Rewrite these records in full, putting "processed" wherever "developed" appears and leaving everything else as it is.

── Data excerpts ──

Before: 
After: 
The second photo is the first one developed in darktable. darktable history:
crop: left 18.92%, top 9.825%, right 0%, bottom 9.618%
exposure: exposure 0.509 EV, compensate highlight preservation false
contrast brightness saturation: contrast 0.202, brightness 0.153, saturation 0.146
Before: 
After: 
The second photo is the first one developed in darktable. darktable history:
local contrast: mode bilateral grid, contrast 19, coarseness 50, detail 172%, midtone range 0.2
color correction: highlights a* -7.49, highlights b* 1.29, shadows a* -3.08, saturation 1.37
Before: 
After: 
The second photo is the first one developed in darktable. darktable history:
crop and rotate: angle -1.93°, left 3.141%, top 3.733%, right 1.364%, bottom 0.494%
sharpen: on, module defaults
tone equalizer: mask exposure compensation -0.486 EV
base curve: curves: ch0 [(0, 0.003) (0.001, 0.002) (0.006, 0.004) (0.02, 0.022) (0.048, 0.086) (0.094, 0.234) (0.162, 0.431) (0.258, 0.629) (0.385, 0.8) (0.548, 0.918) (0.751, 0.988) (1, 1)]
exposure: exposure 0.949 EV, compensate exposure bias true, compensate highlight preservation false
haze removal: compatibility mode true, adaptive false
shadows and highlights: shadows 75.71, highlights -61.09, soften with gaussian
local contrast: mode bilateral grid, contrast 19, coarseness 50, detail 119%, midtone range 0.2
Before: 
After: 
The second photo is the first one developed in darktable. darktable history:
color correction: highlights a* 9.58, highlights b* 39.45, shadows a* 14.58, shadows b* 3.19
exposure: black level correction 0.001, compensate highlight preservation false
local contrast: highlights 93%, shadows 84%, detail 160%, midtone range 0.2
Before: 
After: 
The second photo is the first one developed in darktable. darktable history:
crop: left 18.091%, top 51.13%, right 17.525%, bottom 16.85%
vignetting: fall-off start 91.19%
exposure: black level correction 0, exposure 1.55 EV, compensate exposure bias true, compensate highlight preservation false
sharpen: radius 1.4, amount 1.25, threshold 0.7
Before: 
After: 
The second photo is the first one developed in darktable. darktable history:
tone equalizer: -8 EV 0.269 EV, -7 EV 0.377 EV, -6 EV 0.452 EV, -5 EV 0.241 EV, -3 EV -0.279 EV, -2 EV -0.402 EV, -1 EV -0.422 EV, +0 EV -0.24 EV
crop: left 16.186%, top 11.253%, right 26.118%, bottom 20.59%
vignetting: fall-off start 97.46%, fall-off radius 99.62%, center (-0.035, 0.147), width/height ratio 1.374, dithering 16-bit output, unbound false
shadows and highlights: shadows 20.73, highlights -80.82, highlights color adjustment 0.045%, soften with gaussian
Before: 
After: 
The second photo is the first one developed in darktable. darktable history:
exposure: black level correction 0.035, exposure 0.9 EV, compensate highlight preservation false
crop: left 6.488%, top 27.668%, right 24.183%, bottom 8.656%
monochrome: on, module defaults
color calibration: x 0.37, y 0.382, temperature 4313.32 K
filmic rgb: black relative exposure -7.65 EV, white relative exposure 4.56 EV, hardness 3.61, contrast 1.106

───

Task answer:
Before: 
After: 
The second photo is the first one processed in darktable. darktable history:
crop: left 18.92%, top 9.825%, right 0%, bottom 9.618%
exposure: exposure 0.509 EV, compensate highlight preservation false
contrast brightness saturation: contrast 0.202, brightness 0.153, saturation 0.146
Before: 
After: 
The second photo is the first one processed in darktable. darktable history:
local contrast: mode bilateral grid, contrast 19, coarseness 50, detail 172%, midtone range 0.2
color correction: highlights a* -7.49, highlights b* 1.29, shadows a* -3.08, saturation 1.37
Before: 
After: 
The second photo is the first one processed in darktable. darktable history:
crop and rotate: angle -1.93°, left 3.141%, top 3.733%, right 1.364%, bottom 0.494%
sharpen: on, module defaults
tone equalizer: mask exposure compensation -0.486 EV
base curve: curves: ch0 [(0, 0.003) (0.001, 0.002) (0.006, 0.004) (0.02, 0.022) (0.048, 0.086) (0.094, 0.234) (0.162, 0.431) (0.258, 0.629) (0.385, 0.8) (0.548, 0.918) (0.751, 0.988) (1, 1)]
exposure: exposure 0.949 EV, compensate exposure bias true, compensate highlight preservation false
haze removal: compatibility mode true, adaptive false
shadows and highlights: shadows 75.71, highlights -61.09, soften with gaussian
local contrast: mode bilateral grid, contrast 19, coarseness 50, detail 119%, midtone range 0.2
Before: 
After: 
The second photo is the first one processed in darktable. darktable history:
color correction: highlights a* 9.58, highlights b* 39.45, shadows a* 14.58, shadows b* 3.19
exposure: black level correction 0.001, compensate highlight preservation false
local contrast: highlights 93%, shadows 84%, detail 160%, midtone range 0.2
Before: 
After: 
The second photo is the first one processed in darktable. darktable history:
crop: left 18.091%, top 51.13%, right 17.525%, bottom 16.85%
vignetting: fall-off start 91.19%
exposure: black level correction 0, exposure 1.55 EV, compensate exposure bias true, compensate highlight preservation false
sharpen: radius 1.4, amount 1.25, threshold 0.7
Before: 
After: 
The second photo is the first one processed in darktable. darktable history:
tone equalizer: -8 EV 0.269 EV, -7 EV 0.377 EV, -6 EV 0.452 EV, -5 EV 0.241 EV, -3 EV -0.279 EV, -2 EV -0.402 EV, -1 EV -0.422 EV, +0 EV -0.24 EV
crop: left 16.186%, top 11.253%, right 26.118%, bottom 20.59%
vignetting: fall-off start 97.46%, fall-off radius 99.62%, center (-0.035, 0.147), width/height ratio 1.374, dithering 16-bit output, unbound false
shadows and highlights: shadows 20.73, highlights -80.82, highlights color adjustment 0.045%, soften with gaussian
Before: 
After: 
The second photo is the first one processed in darktable. darktable history:
exposure: black level correction 0.035, exposure 0.9 EV, compensate highlight preservation false
crop: left 6.488%, top 27.668%, right 24.183%, bottom 8.656%
monochrome: on, module defaults
color calibration: x 0.37, y 0.382, temperature 4313.32 K
filmic rgb: black relative exposure -7.65 EV, white relative exposure 4.56 EV, hardness 3.61, contrast 1.106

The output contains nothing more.